» Assignment: Locate the word "technologies" in the data below, then copy every line that holds it.

Document images with source code:

*** Block opens ***

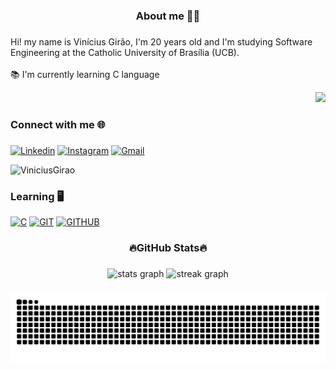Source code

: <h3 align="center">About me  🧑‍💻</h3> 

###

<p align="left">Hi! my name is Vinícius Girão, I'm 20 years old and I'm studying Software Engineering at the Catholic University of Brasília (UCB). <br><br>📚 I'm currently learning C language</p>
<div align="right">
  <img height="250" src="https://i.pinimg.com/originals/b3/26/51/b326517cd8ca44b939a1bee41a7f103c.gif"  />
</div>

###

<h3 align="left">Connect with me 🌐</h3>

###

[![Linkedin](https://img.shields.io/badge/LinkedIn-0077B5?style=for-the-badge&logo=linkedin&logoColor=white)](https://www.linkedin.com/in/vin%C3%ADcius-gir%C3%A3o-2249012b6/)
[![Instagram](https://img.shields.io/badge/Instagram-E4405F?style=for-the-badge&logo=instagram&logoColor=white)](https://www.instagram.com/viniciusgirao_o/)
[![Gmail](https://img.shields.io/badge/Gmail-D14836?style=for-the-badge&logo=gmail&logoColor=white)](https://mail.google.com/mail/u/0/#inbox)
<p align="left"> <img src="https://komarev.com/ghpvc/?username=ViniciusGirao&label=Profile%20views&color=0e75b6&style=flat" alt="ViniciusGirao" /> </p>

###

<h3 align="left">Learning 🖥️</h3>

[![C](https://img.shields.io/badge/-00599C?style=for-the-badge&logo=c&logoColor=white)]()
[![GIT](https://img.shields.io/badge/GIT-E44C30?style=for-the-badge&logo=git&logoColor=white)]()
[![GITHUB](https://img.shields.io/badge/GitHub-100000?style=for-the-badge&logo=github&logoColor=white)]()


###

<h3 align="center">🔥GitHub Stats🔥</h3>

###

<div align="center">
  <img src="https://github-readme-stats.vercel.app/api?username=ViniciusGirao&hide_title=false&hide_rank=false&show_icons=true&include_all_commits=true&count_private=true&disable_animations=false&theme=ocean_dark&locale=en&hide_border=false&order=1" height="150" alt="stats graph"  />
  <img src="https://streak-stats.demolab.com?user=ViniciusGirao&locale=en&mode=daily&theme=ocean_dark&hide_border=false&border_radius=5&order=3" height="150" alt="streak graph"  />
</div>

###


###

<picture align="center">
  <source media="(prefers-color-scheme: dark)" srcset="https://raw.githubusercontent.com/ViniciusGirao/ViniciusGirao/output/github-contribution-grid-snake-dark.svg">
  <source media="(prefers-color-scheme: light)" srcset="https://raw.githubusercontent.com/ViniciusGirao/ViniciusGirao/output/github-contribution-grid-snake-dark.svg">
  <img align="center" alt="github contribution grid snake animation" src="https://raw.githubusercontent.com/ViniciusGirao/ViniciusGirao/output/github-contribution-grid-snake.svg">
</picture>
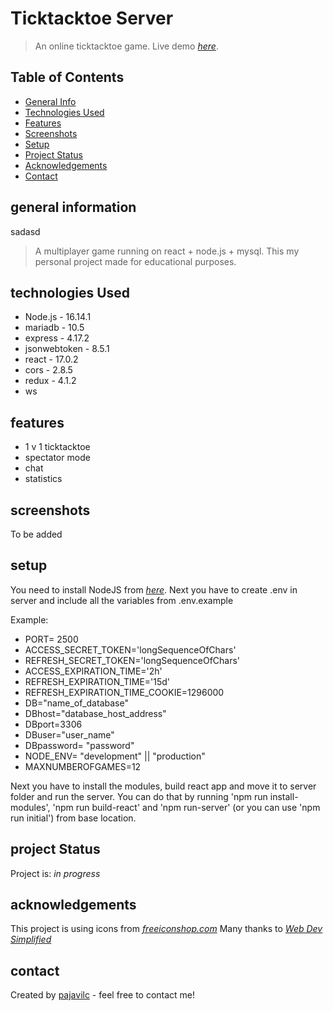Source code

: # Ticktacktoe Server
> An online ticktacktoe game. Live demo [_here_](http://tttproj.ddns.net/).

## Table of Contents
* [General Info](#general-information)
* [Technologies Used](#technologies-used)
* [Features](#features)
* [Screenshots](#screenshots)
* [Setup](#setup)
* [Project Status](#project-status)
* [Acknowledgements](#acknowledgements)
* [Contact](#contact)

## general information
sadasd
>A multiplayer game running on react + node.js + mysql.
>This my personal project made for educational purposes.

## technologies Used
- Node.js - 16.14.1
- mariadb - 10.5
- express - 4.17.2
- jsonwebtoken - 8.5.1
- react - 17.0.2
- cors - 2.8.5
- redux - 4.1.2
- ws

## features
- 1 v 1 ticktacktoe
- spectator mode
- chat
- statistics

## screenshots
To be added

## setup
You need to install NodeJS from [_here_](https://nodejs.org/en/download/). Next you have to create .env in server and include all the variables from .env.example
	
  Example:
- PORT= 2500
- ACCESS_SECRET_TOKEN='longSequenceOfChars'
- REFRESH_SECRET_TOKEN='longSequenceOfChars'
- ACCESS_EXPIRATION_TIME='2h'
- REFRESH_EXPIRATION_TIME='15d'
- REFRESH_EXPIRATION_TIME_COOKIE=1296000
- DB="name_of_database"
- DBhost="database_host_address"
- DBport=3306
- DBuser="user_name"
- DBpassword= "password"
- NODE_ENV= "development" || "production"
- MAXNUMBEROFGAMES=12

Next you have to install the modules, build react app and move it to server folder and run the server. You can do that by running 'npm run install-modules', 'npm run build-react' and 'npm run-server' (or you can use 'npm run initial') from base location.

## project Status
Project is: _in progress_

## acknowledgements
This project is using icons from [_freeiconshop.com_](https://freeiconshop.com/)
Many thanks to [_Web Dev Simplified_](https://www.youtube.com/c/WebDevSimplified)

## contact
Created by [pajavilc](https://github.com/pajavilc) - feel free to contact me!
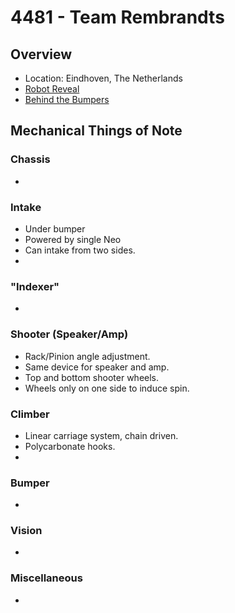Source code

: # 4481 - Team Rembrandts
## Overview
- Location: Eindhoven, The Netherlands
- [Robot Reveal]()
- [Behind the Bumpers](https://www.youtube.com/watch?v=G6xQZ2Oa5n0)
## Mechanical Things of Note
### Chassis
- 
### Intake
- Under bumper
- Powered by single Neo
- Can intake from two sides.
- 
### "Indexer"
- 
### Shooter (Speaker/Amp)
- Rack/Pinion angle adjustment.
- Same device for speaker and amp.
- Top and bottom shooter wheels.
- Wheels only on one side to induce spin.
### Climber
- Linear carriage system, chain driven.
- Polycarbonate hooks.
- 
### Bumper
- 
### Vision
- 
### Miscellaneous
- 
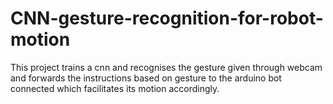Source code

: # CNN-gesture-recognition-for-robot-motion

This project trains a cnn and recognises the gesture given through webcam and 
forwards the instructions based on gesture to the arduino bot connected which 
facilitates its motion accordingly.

*** Block closes ***
*** Block opens ***

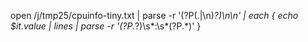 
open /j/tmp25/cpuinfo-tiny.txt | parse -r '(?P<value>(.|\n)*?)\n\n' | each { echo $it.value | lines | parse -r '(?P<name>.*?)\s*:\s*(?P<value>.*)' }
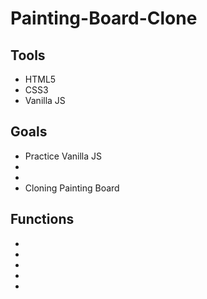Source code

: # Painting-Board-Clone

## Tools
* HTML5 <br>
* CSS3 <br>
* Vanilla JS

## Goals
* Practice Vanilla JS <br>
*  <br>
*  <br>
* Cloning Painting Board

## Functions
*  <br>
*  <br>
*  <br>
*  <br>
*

*** Block closes ***

» Response to the exercise:
* [Technologies Used](#technologies-used)
## technologies Used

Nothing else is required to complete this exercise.